Many of the incidences that occur are multi-layered.  Has the student had a bad morning at home?  Are they dealing with a learning disability or ADHD or austism and have trouble dealing with their own situations?  Are there environmental or social stimuli that are contributing to the problem?  Is it their first time disobeying instructions or their 9th in a row?  Did they truly mishear you or were they off in “outer space” when you thought you made yourself clear for the third time?

I would like to say that I am moving towards a state of being where I am able to respond with compassion.  Too many times I feel caught up in whatever is going on and perhaps feel stressed out myself and don’t seem to be able to give a response that elicits the behaviour that I desire.  I have been pondering over this phenomena and am wondering about whether this is even the right question.  Am I then asking if I can change a child’s behaviour or reaction based on how I myself am reacting?  I suppose I will have some sort of influence- if I give them the “stern eye” I will no doubt cause some sort of discomfort in them- perhaps an unsettled feeling, perhaps defiance, perhaps something neutral if they have learned to tune me out.  Or if I smile I will probably receive some sort of positive acknowledgement in return, but I cannot rely on myself to always be able to do that.

Children, and people in general, are going to react how they react.  They have certain beliefs, ideas, and situations that they are dealing with and I am only one of the factors.  I do, of course, have a moral and ethical responsibility towards them as I am their teacher and have a position of authority, but I cannot look to myself as being responsible for their happiness.  They have choices, as I do, in how they can react, what they will do in certain situations, and how they feel.  Their thoughts influence their actions.  If I were to place that responsibility on my shoulders, as I think I often do, I will feel like I can never catch up.  Why is “Student A” sad?  What can I do to make him feel better?  Is “Student B” upset because of something I’ve said?  Can I phrase my questions differently?  These kinds of questions are not “bad” in and of themselves but they can become burdensome when they are running around with free reign (in both space and quantity) in your brain.  Without discernment, these thoughts begin to take over until I am overwhelmed with guilt and a sense of, well, doom is too strong of a word, but you get my drift.
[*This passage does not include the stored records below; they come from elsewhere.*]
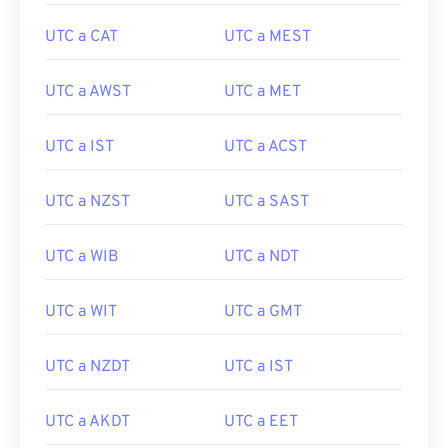
UTC a CAT
UTC a MEST
UTC a AWST
UTC a MET
UTC a IST
UTC a ACST
UTC a NZST
UTC a SAST
UTC a WIB
UTC a NDT
UTC a WIT
UTC a GMT
UTC a NZDT
UTC a IST
UTC a AKDT
UTC a EET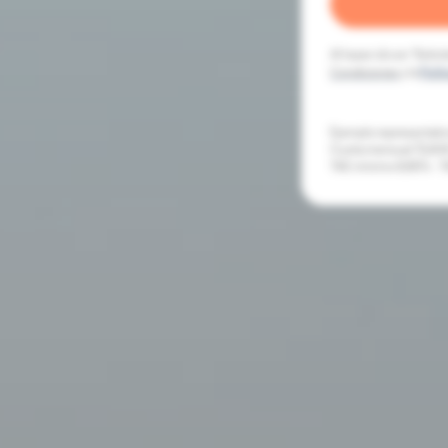
Al hacer clic en “Solic
Condiciones
y la
Polít
Ejemplo representativo
Cuota mensual 72,40€. 
TAE mínimo 8,95% - T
This past weekend, I got to go on a retreat with my church where we learned about the Beatitudes.  They are ways of being that promote a lifestyle of peace, compassion, doing as much as you can to be in a “right” relationship with others, accepting your weakness and acting out of humility.  (Side Note) Funnily enough, the very question of “how can I be more humble” doesn’t make one more humble.  It is in admitting that we are not that is what gets us on that path.  I link this to my thoughts above by thinking about who I can be as a person.  I might not be able to control the reactions and behaviours of my students all the time, but I can choose to be a social barometer.  As much as I can, I would like to act more in the way of showing mercy and compassion.  I know that I respond better to these things from other people, and while sometimes I might need a “kick in the pants” to get going on some things, more often than not, it is from words of gentleness and kindness that I have made the most significant changes in my life.